WHAT YOU SHOULD DO:
Leave out the pictures and output exactly the lines below from the one with "(714, 105) none" down to the one with "[87,659,134,671] [88,712,153,735] [88,766,125,778]", both of them included.

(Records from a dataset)

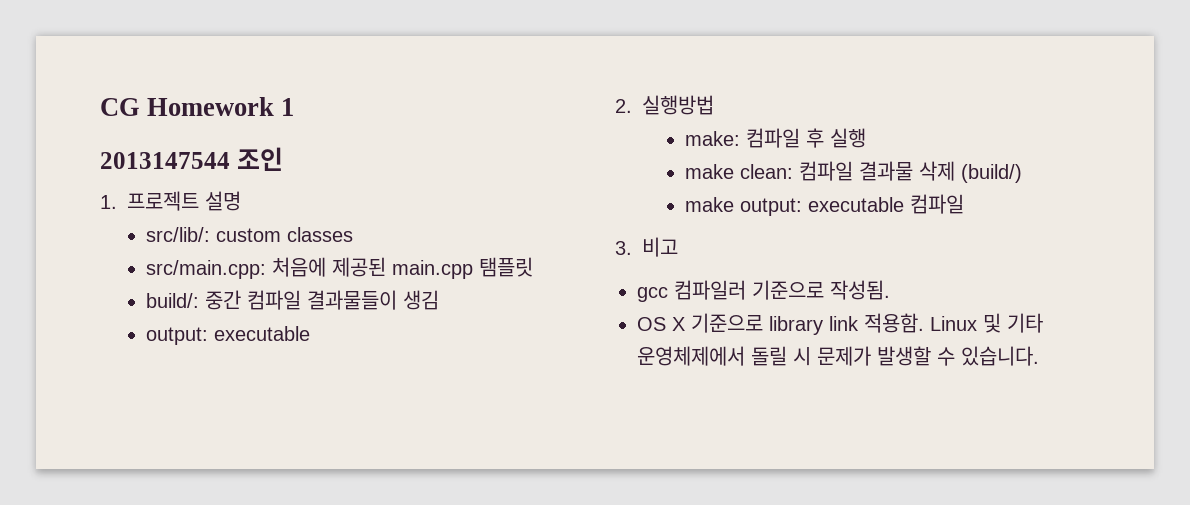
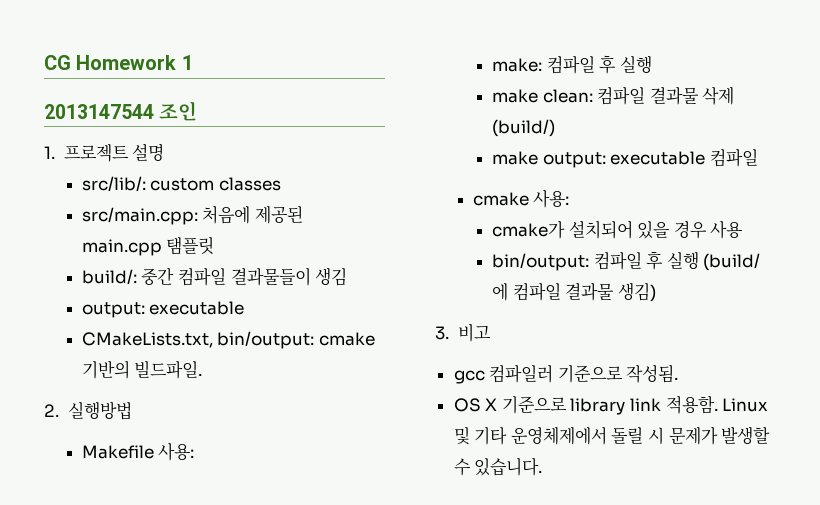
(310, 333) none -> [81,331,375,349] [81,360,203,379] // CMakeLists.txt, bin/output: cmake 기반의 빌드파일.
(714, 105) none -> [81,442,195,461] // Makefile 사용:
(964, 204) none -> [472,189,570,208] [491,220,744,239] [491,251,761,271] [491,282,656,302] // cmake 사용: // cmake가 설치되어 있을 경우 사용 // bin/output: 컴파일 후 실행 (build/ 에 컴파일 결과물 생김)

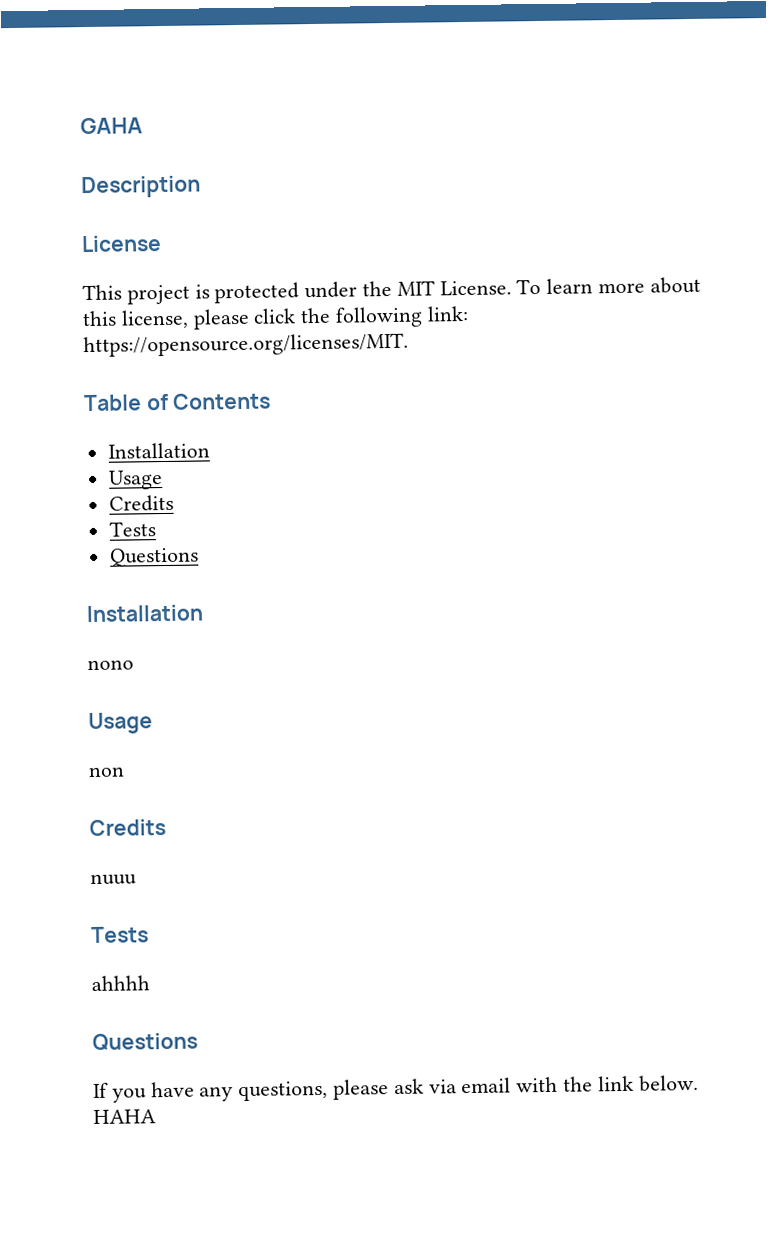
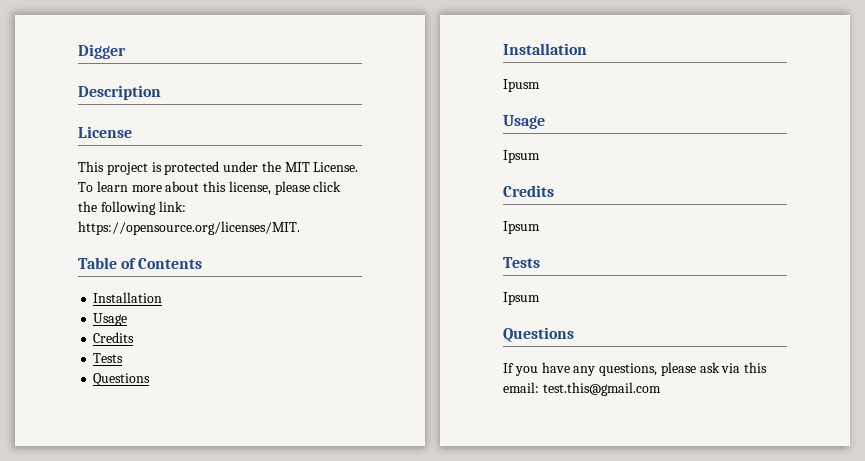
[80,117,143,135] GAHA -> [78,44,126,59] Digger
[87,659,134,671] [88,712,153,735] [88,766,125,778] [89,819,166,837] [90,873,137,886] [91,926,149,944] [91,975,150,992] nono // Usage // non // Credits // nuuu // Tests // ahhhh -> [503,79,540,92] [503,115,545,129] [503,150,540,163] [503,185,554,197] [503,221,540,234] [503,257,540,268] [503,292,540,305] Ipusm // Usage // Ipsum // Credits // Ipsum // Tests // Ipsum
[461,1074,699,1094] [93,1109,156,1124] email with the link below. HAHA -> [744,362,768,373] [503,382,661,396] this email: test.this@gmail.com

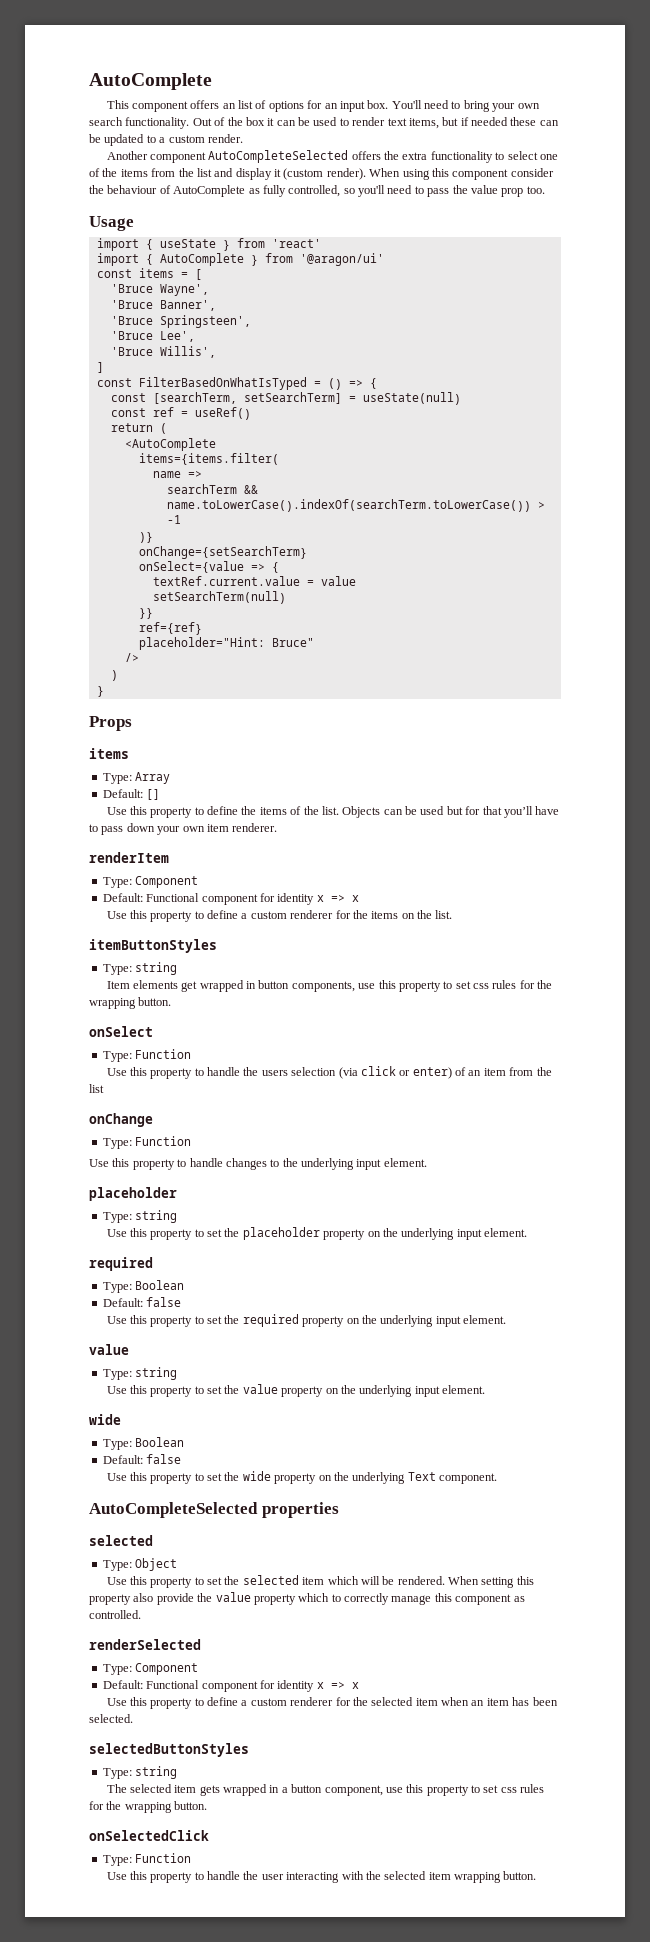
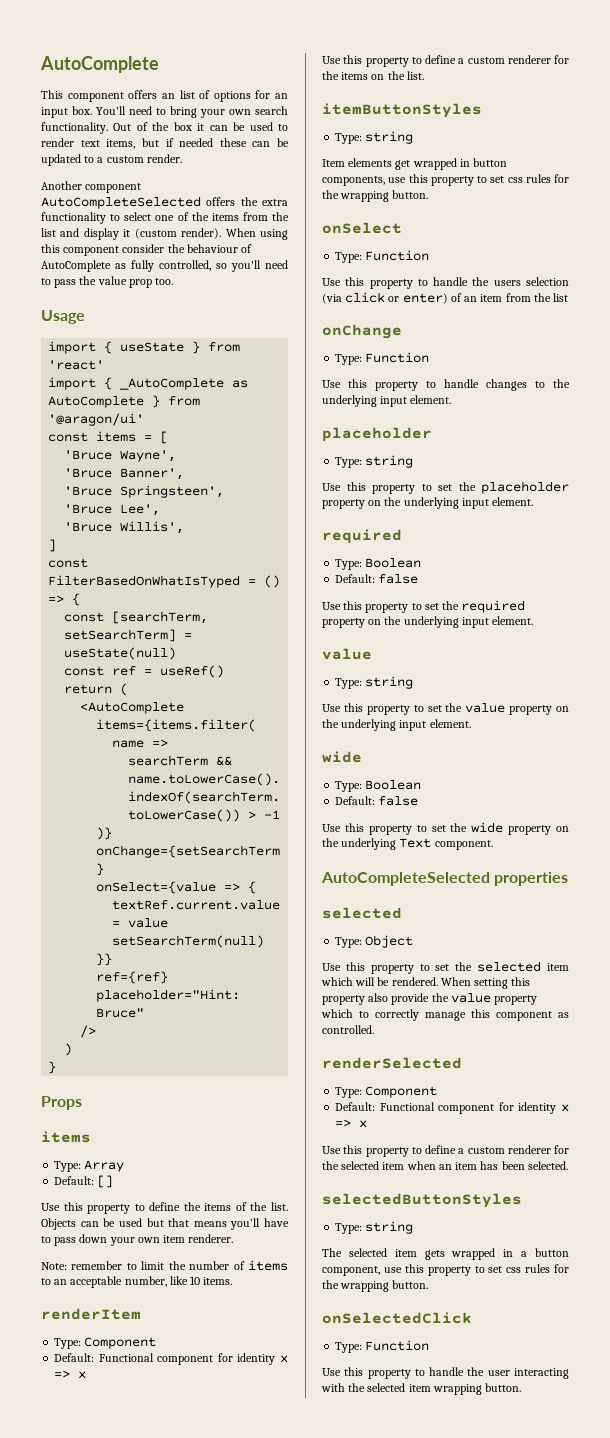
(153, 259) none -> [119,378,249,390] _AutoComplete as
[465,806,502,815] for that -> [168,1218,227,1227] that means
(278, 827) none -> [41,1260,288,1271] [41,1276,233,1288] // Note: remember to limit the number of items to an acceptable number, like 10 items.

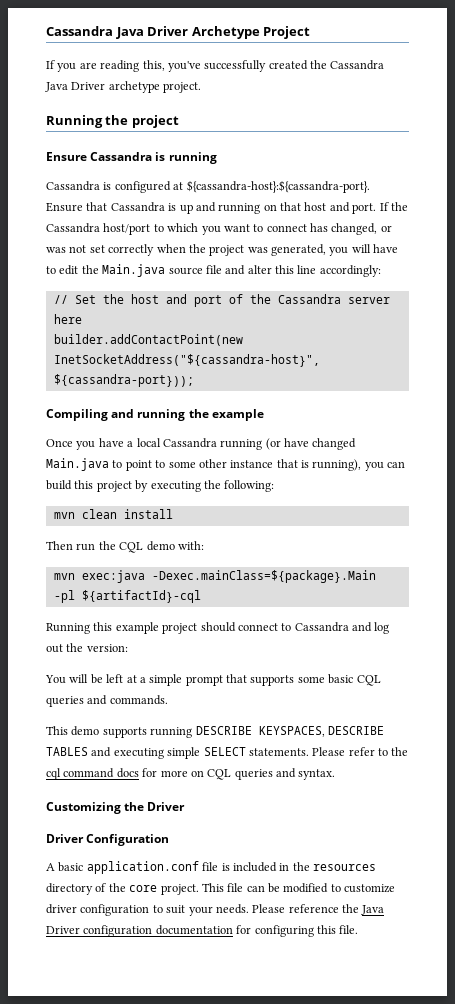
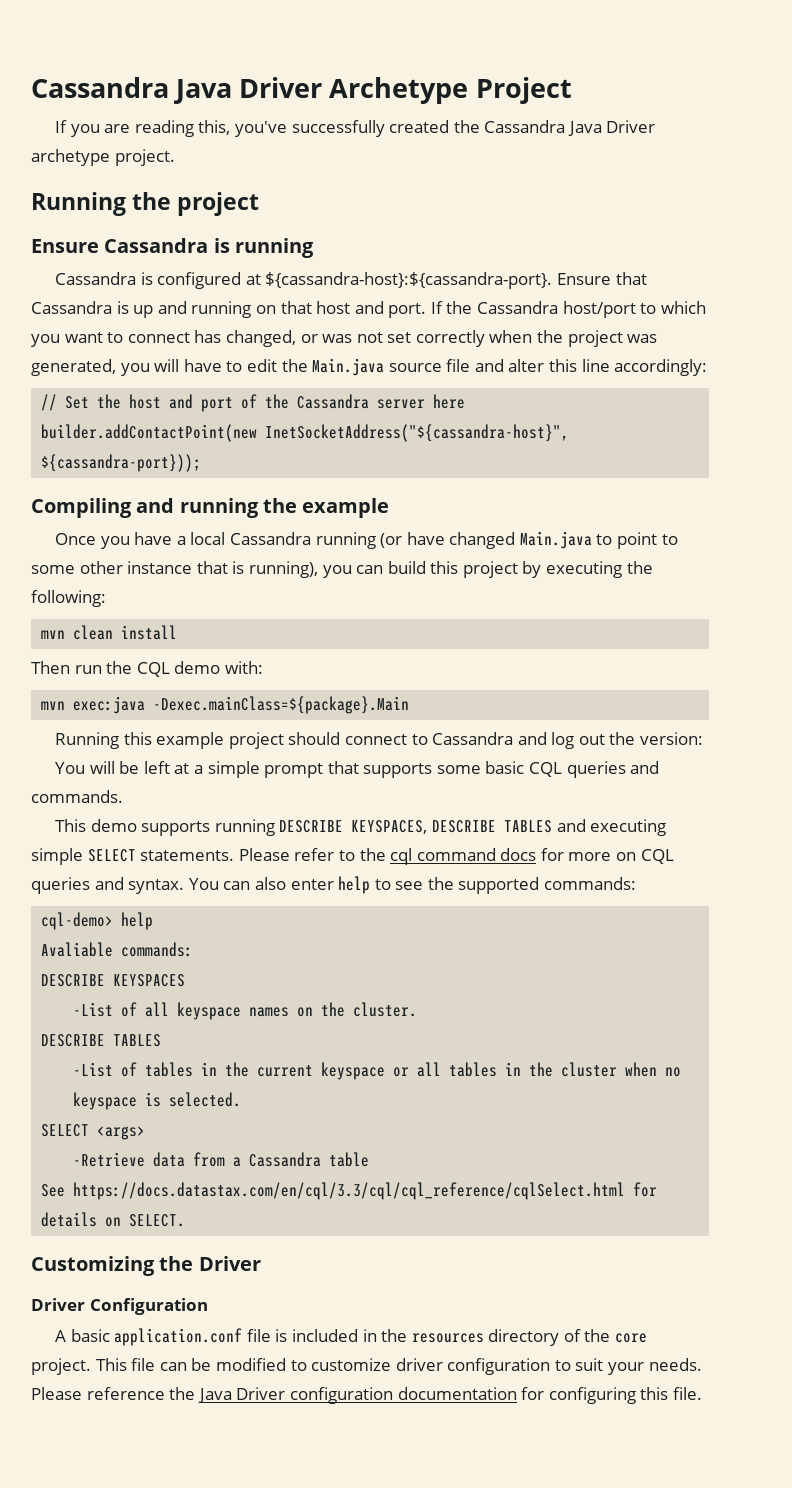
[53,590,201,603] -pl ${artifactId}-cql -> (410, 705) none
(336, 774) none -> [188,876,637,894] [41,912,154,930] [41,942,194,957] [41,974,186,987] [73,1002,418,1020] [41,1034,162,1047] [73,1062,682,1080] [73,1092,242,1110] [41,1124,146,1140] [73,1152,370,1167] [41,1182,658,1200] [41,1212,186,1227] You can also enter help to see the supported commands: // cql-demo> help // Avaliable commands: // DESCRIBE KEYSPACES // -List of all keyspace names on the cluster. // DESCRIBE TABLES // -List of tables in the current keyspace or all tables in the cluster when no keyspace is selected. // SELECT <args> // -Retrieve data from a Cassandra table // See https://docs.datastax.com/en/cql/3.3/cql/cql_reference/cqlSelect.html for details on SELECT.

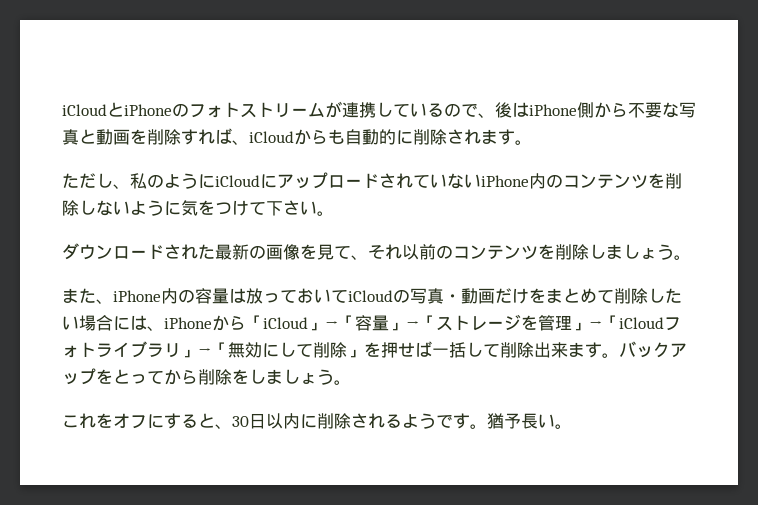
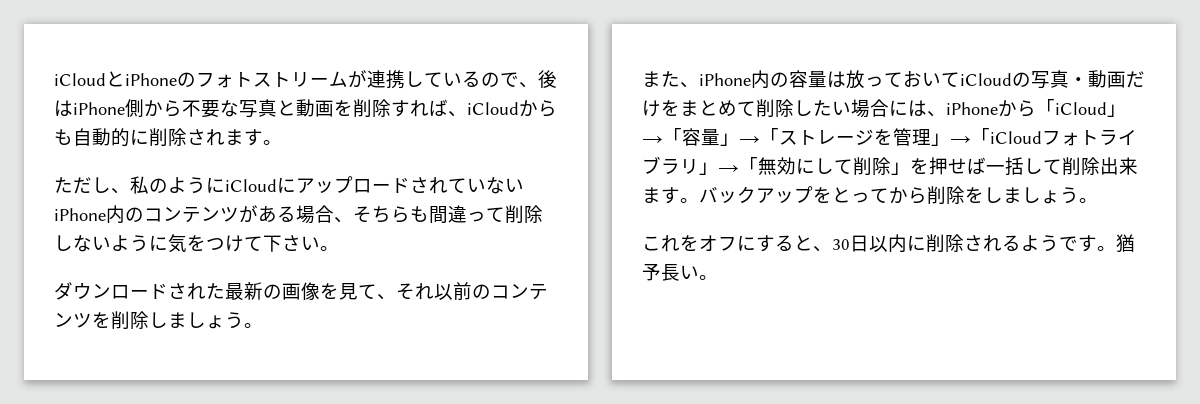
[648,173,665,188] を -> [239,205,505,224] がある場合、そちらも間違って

SOLUTION FOR THIS EXERCISE:
(714, 105) none -> [81,442,195,461] // Makefile 사용:
(964, 204) none -> [472,189,570,208] [491,220,744,239] [491,251,761,271] [491,282,656,302] // cmake 사용: // cmake가 설치되어 있을 경우 사용 // bin/output: 컴파일 후 실행 (build/ 에 컴파일 결과물 생김)

[80,117,143,135] GAHA -> [78,44,126,59] Digger
[87,659,134,671] [88,712,153,735] [88,766,125,778] [89,819,166,837] [90,873,137,886] [91,926,149,944] [91,975,150,992] nono // Usage // non // Credits // nuuu // Tests // ahhhh -> [503,79,540,92] [503,115,545,129] [503,150,540,163] [503,185,554,197] [503,221,540,234] [503,257,540,268] [503,292,540,305] Ipusm // Usage // Ipsum // Credits // Ipsum // Tests // Ipsum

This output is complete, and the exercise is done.